La scena dell’ospitalità, in modo incredibile e sorprendente, all’improvviso, si trasforma in una scena di annunciazione.

Coloro che vengono accolti da Abramo come ospiti, all’improvviso gli formulano una promessa: “tra un anno tu e tua moglie riceverete in dono un figlio”. Da ospite che accoglie uno straniero, grazie agli ospiti che vengono da lui accolti, Abramo diventa un padre che accoglierà un ospite graditissimo, come un dono di Dio, nel proprio figlio.

Possiamo davvero dire che anche generare, mettere al mondo, è un bellissimo atto di ospitalità. Le donne sono davvero ‘specialiste’, insieme agli uomini, certo, ma in modo singolare, di questo atto di accoglienza: sono esse che accolgono un figlio nel proprio grembo e, per molti mesi, portano in sé un altro, un ospite che esse introdurranno nel mondo, con la tenerezza della loro maternità.

Davvero il ‘corpo’ delle donne è uno straordinario ‘maestro’ di accoglienza!

Sono proprio due donne le protagoniste della bellissima scena del Vangelo: Marta e Maria, sorelle di Lazzaro, due donne che frequentemente ospitavano Gesù nella loro casa.

Queste due sorelle, ciascuna a suo modo, sono un bell’esempio di ospitalità e di accoglienza nei confronti di Gesù.

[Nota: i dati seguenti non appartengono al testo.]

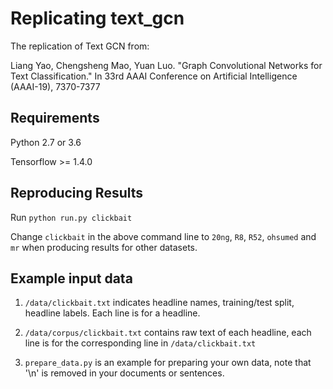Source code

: # Replicating text_gcn

The replication of Text GCN from:

Liang Yao, Chengsheng Mao, Yuan Luo. "Graph Convolutional Networks for Text Classification." In 33rd AAAI Conference on Artificial Intelligence (AAAI-19), 7370-7377


## Requirements

Python 2.7 or 3.6

Tensorflow >= 1.4.0

## Reproducing Results

Run `python run.py clickbait`

Change `clickbait` in the above command line to `20ng`, `R8`, `R52`, `ohsumed` and `mr` when producing results for other datasets.

## Example input data

1. `/data/clickbait.txt` indicates headline names, training/test split, headline labels. Each line is for a headline.

2. `/data/corpus/clickbait.txt` contains raw text of each headline, each line is for the corresponding line in `/data/clickbait.txt`

3. `prepare_data.py` is an example for preparing your own data, note that '\n' is removed in your documents or sentences.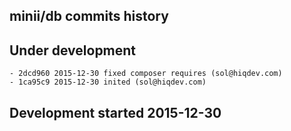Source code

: minii/db commits history
------------------------

## Under development

    - 2dcd960 2015-12-30 fixed composer requires (sol@hiqdev.com)
    - 1ca95c9 2015-12-30 inited (sol@hiqdev.com)

## Development started 2015-12-30


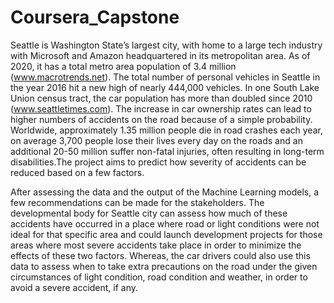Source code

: # Coursera_Capstone
Seattle is Washington State’s largest city, with home to a large tech industry with Microsoft and Amazon headquartered in its metropolitan area. As of 2020, it has a total metro area population of 3.4 million (www.macrotrends.net). The total number of personal vehicles in Seattle in the year 2016 hit a new high of nearly 444,000 vehicles. In one South Lake Union census tract, the car population has more than doubled since 2010 (www.seattletimes.com). The increase in car ownership rates can lead to higher numbers of accidents on the road because of a simple probability. Worldwide, approximately 1.35 million people die in road crashes each year, on average 3,700 people lose their lives every day on the roads and an additional 20-50 million suffer non-fatal injuries, often resulting in long-term disabilities.The project aims to predict how severity of accidents can be reduced based on a few factors.

After assessing the data and the output of the Machine Learning models, a few recommendations can be made for the stakeholders. The developmental body for Seattle city can assess how much of these accidents have occurred in a place where road or light conditions were not ideal for that specific area and could launch development projects for those areas where most severe accidents take place in order to minimize the effects of these two factors. Whereas, the car drivers could also use this data to assess when to take extra precautions on the road under the given circumstances of light condition, road condition and weather, in order to avoid a severe accident, if any.

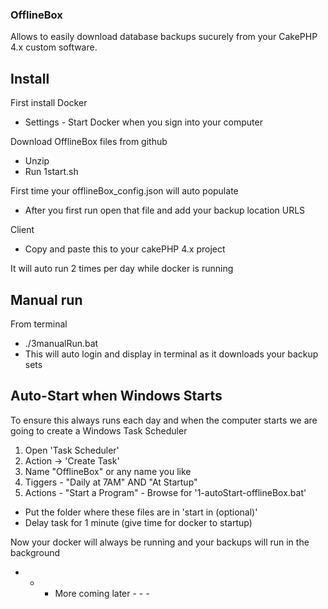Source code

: ### OfflineBox 

Allows to easily download database backups sucurely from your CakePHP 4.x custom software. 

## Install

First install Docker
- Settings - Start Docker when you sign into your computer 

Download OfflineBox files from github
- Unzip
- Run 1start.sh

First time your offlineBox_config.json will auto populate
- After you first run open that file and add your backup location URLS

Client
- Copy and paste this to your cakePHP 4.x project

It will auto run 2 times per day while docker is running


## Manual run
From terminal
- ./3manualRun.bat
- This will auto login and display in terminal as it downloads your backup sets

## Auto-Start when Windows Starts

To ensure this always runs each day and when the computer starts we are going to create a Windows Task Scheduler

1. Open 'Task Scheduler'
2. Action -> 'Create Task'
3. Name "OfflineBox" or any name you like
4. Tiggers - "Daily at 7AM" AND "At Startup"
5. Actions - "Start a Program" - Browse for '1-autoStart-offlineBox.bat' 
- Put the folder where these files are in 'start in (optional)'
- Delay task for 1 minute (give time for docker to startup)

Now your docker will always be running and your backups will run in the background

- - - More coming later - - - 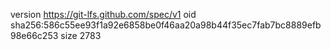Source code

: version https://git-lfs.github.com/spec/v1
oid sha256:586c55ee93f1a92e6858be0f46aa20a98b44f35ec7fab7bc8889efb98e66c253
size 2783
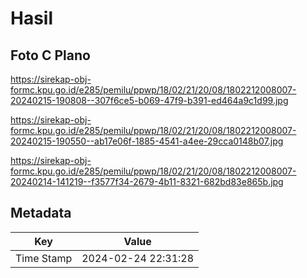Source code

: # Hasil

## Foto C Plano

https://sirekap-obj-formc.kpu.go.id/e285/pemilu/ppwp/18/02/21/20/08/1802212008007-20240215-190808--307f6ce5-b069-47f9-b391-ed464a9c1d99.jpg

https://sirekap-obj-formc.kpu.go.id/e285/pemilu/ppwp/18/02/21/20/08/1802212008007-20240215-190550--ab17e06f-1885-4541-a4ee-29cca0148b07.jpg

https://sirekap-obj-formc.kpu.go.id/e285/pemilu/ppwp/18/02/21/20/08/1802212008007-20240214-141219--f3577f34-2679-4b11-8321-682bd83e865b.jpg


## Metadata

| Key        | Value               |
| ---------- | ------------------- |
| Time Stamp | 2024-02-24 22:31:28 |



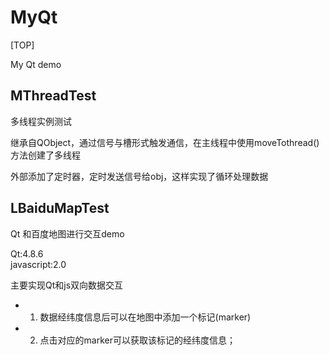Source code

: # MyQt
[TOP]

My Qt demo


## MThreadTest
多线程实例测试

继承自QObject，通过信号与槽形式触发通信，在主线程中使用moveTothread()方法创建了多线程

外部添加了定时器，定时发送信号给obj，这样实现了循环处理数据

## LBaiduMapTest
Qt 和百度地图进行交互demo  

Qt:4.8.6    
javascript:2.0  

主要实现Qt和js双向数据交互

* 1. 数据经纬度信息后可以在地图中添加一个标记(marker)
* 2. 点击对应的marker可以获取该标记的经纬度信息；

Esse ci rivelano però anche quanto sia difficile l’accoglienza dell’altro, che, in questo caso, è Gesù!

Secondo il racconto di Luca, è Marta che ‘ospita’ Gesù. È lei che si dà da fare, per ‘servire’ Gesù. È tutta presa, perfino agitata, affannata. Il Vangelo dice: «era distolta per i molti servizi». Quasi come se si dicesse: era talmente occupata nei ‘servizi’, nelle cose da fare, che aveva finito per dimenticare colui per il quale stava facendo tutto questo!

È vero, a volte succede proprio così anche a noi: ci lasciamo talmente ‘prendere’ dalle cose da fare, che queste diventano una trappola, che ci fa dimenticare il senso per cui le stiamo facendo. Perdiamo di vista l’orizzonte più ampio, diventiamo miopi, gretti, chiusi, meschini. Ci chiudiamo, magari senza accorgercene, nel nostro guscio.

Tant’è che, a un certo punto, Marta ‘sbotta’ contro Gesù e soprattutto contro sua sorella Maria e, con notevole dose di risentimento, gli dice, rimproverando Gesù stesso: «Signore, non t’importa nulla che mia sorella mi abbia lasciata sola a servire? Dille dunque che mi aiuti».

Vedete come è strana questa parola di Marta: è passata dall’ospitalità – come Abramo – ricca di premure e attenzioni per l’ospite, ad un atteggiamento meschino, che è l’esatto contrario dell’ospitalità.

Lo stile di Maria è molto diverso, anche se non può essere opposto a quello iniziale di Marta. Questa è una donna concreta, che, giustamente, all’inizio si pone in modo davvero ospitale verso Gesù.

Maria, dal canto suo, si accoccola ai piedi di Gesù. È affascinata dalla sua Parola.  Non vuole lasciarne cadere nemmeno una delle parole, sguardi, gesti, silenzi di Gesù. Maria è una donna che va all’essenziale e, per questo, guardando a lei, Gesù stesso elogerà la sua ospitalità: «Maria ha scelto la parte migliore, che non le sarà tolta».

Maria ha scelto quella cosa di cui, solo, c’è bisogno. Maria è immagine bella dell’accoglienza di Gesù. Per questo insegna a Marta a correggere il suo affanno e la sua agitazione, che l’hanno portata a dimenticare ciò che stava facendo.

Ciascuna a suo modo, queste sorelle ci richiamano alla ‘sola cosa’ di cui c’è bisogno: ospitare Gesù e la sua Parola.

Da questo ci lasceremo istruire per diventare più ospitali e accoglienti gli uni nei confronti degli altri!